Resumindo, se você escrever ou falar ao telefone algo que o sistema considere potencialmente perigoso, todo o conteúdo da sua ligação telefônica ou do seu e-mail será devidamente armazenado. Isso quer dizer que, pelo simples fato de eu ter citado o Echelon, você e eu estamos sendo vigiados: somos duas pessoas altamente suspeitas! Sendo assim, como manda o cartaz, sorria e pense que, se por um lado toda essa vigilância é uma invasão tremenda de privacidade, nos momentos de solidão sempre se pode tirar o fone do gancho e mandar um alô para os norte-americanos. O povo do Echelon vai vibrar de felicidade...
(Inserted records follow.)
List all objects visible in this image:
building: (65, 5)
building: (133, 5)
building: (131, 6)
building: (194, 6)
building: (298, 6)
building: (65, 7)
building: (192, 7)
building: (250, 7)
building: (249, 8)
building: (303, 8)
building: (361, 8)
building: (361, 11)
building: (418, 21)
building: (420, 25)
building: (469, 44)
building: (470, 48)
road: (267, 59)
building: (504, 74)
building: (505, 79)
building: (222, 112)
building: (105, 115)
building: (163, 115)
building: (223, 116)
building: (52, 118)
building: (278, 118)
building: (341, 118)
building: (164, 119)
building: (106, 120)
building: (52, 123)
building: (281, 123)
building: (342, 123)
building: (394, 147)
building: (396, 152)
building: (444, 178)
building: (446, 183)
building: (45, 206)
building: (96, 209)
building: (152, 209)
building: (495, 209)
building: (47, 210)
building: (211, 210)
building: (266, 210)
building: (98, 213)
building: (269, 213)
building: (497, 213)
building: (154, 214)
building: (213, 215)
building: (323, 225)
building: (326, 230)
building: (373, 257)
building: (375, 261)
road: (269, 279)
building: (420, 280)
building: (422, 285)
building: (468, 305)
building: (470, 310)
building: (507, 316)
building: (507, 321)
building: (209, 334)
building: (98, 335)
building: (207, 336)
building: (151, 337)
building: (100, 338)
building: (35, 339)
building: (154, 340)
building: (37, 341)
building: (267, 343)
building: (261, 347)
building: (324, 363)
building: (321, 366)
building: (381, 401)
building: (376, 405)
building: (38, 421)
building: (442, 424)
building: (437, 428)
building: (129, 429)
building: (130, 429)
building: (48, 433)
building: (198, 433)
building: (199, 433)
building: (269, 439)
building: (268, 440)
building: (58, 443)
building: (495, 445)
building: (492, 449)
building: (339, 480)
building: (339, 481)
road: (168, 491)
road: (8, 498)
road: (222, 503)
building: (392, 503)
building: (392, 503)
É possível que o "Sorria!, você está sendo filmado!" seja uma referência a Andy Warhol, o pai da arte pop que mudou a arte nos anos 1960 com suas imagens, alcançando grande celebridade ao transformar uma latas de sopa e histórias em quadrinhos em obra de arte: ele já falava sobre a cultura pop em que todos um dia terão seus quinze minutos de fama. Sorria!, pois você é a celebridade da hora, quando sua imagem viaja a partir das câmeras e através dos cabos para o deleite de porteiros, vigias e seguranças que, voyeristicamente, estão de olho em você. "Sorria, pois aí estão seus quinze minutos de fama". E não faça merda!

Pode ser também que a onipresente advertência represente a alegria que devemos sentir ao saber que essas pequenas câmeras nos protegem de eventuais contraventores —muitas delas falsas diga-se novamente a bem da verdade. O que é algo no mínimo interessante. Isso significa que chegamos a um ponto em que precisamos nos vigiar para não se fazer bobagem. Uma sociedade que precisa ser controlada pelo Big Brother —ou Mano Véio— e ainda mostrar os dentes de alegria por isso é um completo fracasso em termos de civilização. "Sorria, pois ainda somos um bando de símios que não aprendeu a viver socialmente".

Ou então signifique apenas que seja uma piadinha de alguém que se ache realmente criativo. Provavelmente aconteceu o seguinte: numa conversa de bar, depois de muitas cerveja, alguém disse para o dono de uma gráfica, por que não fazer um paralelo com o "sorrir pra câmera" com as câmeras de vigilância? Todos caíram na risada e acharam uma ótima idéia. Foi aí que surgiram as placas "Sorria, você está sendo filmado". Coincidentemente nessa mesma conversa devem ter surgido também os adesivos "Sou feliz por ser católico!", "Xique no úrtimo", "Sou viciado em Jesus" e por aí vai. Mas sorria, fizemos uma piadinha infame! Ou melhor, chore!, porque é assustador.

Um comentário:

Marcos Benitez disse...

Vou sorrir e Mandar a Cia, a Nasa e o Escambau de Bico a merda. Não sei o que é pior, viver achando que o mundo é rosa, ou saber dessas coisas e constatar nossa total filhadaputisse.